● **Data to process**
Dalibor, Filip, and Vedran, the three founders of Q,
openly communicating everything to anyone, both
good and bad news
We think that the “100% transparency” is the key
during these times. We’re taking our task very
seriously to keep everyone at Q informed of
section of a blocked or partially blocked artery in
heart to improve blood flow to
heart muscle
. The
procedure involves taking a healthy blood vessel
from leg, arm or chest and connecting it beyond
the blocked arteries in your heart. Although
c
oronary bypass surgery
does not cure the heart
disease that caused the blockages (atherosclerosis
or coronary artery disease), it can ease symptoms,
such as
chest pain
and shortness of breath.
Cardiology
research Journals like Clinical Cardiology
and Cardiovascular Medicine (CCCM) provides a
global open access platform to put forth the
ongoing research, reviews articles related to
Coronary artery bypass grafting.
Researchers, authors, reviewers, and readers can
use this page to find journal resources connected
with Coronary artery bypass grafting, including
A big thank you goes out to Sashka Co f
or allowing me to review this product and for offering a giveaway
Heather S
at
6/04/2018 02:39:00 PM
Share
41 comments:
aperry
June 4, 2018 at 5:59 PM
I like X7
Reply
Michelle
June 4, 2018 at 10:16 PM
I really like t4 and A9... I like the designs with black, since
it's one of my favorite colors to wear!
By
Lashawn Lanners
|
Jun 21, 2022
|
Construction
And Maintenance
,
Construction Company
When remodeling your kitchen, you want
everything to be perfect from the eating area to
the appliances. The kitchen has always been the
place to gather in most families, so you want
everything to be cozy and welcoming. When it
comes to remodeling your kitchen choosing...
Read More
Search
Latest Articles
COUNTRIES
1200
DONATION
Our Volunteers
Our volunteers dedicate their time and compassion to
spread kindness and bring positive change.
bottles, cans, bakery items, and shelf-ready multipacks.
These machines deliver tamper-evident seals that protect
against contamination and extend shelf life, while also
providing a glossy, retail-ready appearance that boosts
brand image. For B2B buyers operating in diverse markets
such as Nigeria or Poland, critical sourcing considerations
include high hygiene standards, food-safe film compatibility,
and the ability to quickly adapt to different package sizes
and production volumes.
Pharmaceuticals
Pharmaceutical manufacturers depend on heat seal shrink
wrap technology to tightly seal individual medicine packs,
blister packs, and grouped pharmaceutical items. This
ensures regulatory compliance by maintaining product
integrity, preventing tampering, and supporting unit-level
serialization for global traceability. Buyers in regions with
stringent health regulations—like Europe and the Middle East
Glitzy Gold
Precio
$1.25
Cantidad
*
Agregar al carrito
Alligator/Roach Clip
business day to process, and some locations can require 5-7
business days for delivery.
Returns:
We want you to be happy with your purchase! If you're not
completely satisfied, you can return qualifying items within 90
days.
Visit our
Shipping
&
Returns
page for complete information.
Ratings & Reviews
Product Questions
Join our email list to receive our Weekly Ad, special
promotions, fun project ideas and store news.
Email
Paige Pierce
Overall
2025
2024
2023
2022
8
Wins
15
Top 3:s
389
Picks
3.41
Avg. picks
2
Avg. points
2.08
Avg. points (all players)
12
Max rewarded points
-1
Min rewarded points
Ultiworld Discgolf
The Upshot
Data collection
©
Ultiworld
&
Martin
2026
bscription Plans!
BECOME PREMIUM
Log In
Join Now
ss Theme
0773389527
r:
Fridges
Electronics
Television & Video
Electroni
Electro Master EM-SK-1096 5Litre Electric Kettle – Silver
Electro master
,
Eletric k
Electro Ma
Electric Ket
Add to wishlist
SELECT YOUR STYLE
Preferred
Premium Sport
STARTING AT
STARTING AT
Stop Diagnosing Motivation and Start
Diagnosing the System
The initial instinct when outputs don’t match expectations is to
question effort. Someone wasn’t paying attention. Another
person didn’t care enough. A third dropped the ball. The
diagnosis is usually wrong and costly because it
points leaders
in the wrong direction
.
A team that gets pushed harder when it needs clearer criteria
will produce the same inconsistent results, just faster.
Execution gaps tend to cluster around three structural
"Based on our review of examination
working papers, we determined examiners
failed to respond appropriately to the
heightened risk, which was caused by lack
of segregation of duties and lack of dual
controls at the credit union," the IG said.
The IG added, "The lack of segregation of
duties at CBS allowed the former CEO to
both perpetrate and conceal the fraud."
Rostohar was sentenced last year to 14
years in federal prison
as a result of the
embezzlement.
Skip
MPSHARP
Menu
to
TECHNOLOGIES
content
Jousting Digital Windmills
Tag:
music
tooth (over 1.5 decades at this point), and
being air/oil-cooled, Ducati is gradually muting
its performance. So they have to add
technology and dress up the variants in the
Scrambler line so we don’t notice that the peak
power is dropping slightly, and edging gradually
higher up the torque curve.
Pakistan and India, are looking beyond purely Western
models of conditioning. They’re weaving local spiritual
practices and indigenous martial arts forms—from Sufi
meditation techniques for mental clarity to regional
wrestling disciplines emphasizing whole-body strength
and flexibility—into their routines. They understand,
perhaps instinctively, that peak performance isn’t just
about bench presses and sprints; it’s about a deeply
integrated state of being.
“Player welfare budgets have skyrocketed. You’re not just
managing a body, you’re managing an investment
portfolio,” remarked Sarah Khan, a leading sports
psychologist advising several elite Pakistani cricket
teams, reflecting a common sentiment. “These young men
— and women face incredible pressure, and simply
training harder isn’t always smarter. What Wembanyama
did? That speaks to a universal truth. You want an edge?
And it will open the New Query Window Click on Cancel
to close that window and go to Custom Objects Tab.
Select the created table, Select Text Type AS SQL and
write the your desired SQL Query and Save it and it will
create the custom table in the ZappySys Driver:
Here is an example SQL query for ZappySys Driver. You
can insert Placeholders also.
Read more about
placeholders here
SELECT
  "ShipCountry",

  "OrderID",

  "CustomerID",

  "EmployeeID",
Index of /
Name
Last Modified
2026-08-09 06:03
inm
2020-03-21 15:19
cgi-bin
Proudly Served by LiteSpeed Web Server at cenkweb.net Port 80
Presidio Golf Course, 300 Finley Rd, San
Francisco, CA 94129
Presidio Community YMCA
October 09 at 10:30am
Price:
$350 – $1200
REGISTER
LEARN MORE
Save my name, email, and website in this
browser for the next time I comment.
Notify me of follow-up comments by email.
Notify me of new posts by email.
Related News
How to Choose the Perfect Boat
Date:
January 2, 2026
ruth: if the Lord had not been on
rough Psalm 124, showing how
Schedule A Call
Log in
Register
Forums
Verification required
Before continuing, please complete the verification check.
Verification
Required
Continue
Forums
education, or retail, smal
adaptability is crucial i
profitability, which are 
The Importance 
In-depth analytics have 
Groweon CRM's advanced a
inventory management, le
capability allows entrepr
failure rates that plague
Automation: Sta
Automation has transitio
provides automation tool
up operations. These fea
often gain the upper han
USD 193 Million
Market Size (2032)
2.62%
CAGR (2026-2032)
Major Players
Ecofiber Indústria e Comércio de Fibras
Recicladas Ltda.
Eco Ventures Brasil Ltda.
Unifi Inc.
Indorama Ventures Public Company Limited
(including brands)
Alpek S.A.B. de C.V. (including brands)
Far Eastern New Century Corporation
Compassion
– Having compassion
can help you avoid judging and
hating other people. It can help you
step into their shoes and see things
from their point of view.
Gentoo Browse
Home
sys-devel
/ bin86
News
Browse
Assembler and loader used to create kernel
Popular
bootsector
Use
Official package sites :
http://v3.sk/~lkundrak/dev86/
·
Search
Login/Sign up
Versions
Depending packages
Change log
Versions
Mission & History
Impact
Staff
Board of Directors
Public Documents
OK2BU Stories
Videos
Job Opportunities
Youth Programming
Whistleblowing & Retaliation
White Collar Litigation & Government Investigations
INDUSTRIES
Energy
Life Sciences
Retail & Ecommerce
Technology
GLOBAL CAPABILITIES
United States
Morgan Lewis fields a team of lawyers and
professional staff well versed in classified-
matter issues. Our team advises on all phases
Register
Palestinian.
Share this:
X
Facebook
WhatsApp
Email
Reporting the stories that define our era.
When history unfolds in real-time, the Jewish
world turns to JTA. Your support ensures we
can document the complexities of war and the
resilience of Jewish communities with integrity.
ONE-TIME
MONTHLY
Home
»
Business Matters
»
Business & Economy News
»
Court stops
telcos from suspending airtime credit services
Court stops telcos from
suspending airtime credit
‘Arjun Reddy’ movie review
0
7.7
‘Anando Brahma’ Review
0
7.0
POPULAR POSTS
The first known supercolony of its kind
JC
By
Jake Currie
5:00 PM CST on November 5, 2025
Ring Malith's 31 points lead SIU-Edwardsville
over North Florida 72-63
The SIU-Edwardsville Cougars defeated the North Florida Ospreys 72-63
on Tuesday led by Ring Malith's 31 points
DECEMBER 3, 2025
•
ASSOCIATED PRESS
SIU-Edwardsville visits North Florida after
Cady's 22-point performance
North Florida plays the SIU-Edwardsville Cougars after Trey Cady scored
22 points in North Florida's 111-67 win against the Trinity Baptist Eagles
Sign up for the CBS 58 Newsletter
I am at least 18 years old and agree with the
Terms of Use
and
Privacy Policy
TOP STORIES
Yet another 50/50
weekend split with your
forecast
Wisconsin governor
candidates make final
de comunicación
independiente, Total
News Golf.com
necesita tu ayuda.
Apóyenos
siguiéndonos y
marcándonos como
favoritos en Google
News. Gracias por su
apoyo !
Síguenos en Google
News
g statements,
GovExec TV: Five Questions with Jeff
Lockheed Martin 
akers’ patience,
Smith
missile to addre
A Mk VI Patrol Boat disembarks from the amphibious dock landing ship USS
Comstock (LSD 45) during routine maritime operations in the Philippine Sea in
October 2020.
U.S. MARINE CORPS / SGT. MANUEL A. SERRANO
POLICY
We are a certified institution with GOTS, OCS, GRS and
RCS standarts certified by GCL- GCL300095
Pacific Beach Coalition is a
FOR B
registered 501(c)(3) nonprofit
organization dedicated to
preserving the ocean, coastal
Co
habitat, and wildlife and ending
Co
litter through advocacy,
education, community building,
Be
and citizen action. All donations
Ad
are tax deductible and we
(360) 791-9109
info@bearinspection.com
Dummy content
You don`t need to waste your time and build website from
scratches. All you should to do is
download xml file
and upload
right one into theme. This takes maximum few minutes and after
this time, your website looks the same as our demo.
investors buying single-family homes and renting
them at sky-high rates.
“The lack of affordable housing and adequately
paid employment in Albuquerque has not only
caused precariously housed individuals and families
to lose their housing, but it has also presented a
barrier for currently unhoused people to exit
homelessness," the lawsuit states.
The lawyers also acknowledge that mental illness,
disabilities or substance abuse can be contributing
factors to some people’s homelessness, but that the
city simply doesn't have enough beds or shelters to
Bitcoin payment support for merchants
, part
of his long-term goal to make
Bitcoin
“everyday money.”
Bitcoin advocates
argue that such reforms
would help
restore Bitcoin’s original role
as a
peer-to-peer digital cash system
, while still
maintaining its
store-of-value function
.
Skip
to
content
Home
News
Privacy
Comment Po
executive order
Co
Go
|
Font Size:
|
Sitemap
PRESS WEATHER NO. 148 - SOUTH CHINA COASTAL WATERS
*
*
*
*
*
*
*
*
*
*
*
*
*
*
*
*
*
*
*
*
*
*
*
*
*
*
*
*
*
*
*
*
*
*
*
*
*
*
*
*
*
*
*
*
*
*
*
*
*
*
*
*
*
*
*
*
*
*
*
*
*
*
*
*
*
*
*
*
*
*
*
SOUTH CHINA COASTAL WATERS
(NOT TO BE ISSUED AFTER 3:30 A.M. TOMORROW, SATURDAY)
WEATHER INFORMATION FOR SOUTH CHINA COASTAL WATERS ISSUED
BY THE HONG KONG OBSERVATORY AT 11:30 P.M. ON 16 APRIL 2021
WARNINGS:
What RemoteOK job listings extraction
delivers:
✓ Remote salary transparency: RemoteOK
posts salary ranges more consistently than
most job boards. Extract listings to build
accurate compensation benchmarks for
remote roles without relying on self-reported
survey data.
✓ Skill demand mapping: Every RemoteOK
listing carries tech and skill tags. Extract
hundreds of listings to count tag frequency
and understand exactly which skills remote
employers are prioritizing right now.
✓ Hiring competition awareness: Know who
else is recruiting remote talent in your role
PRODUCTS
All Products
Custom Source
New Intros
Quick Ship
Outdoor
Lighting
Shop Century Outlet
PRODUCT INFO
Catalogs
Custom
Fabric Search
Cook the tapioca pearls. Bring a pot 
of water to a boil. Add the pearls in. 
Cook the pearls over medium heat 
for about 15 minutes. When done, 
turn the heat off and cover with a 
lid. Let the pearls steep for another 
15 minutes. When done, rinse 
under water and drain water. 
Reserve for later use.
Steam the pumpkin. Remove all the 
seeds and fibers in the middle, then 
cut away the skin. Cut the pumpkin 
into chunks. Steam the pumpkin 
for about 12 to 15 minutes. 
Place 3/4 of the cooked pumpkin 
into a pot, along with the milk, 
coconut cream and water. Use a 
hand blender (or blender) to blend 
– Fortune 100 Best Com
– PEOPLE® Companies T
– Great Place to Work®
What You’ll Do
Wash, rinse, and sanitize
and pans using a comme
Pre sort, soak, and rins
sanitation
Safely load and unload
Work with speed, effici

● **Problem requirements**
Return the lines of the listing from its first line through the line containing "brand image. For", inclusive.

● **Task answer**
Dalibor, Filip, and Vedran, the three founders of Q,
openly communicating everything to anyone, both
good and bad news
We think that the “100% transparency” is the key
during these times. We’re taking our task very
seriously to keep everyone at Q informed of
section of a blocked or partially blocked artery in
heart to improve blood flow to
heart muscle
. The
procedure involves taking a healthy blood vessel
from leg, arm or chest and connecting it beyond
the blocked arteries in your heart. Although
c
oronary bypass surgery
does not cure the heart
disease that caused the blockages (atherosclerosis
or coronary artery disease), it can ease symptoms,
such as
chest pain
and shortness of breath.
Cardiology
research Journals like Clinical Cardiology
and Cardiovascular Medicine (CCCM) provides a
global open access platform to put forth the
ongoing research, reviews articles related to
Coronary artery bypass grafting.
Researchers, authors, reviewers, and readers can
use this page to find journal resources connected
with Coronary artery bypass grafting, including
A big thank you goes out to Sashka Co f
or allowing me to review this product and for offering a giveaway
Heather S
at
6/04/2018 02:39:00 PM
Share
41 comments:
aperry
June 4, 2018 at 5:59 PM
I like X7
Reply
Michelle
June 4, 2018 at 10:16 PM
I really like t4 and A9... I like the designs with black, since
it's one of my favorite colors to wear!
By
Lashawn Lanners
|
Jun 21, 2022
|
Construction
And Maintenance
,
Construction Company
When remodeling your kitchen, you want
everything to be perfect from the eating area to
the appliances. The kitchen has always been the
place to gather in most families, so you want
everything to be cozy and welcoming. When it
comes to remodeling your kitchen choosing...
Read More
Search
Latest Articles
COUNTRIES
1200
DONATION
Our Volunteers
Our volunteers dedicate their time and compassion to
spread kindness and bring positive change.
bottles, cans, bakery items, and shelf-ready multipacks.
These machines deliver tamper-evident seals that protect
against contamination and extend shelf life, while also
providing a glossy, retail-ready appearance that boosts
brand image. For B2B buyers operating in diverse markets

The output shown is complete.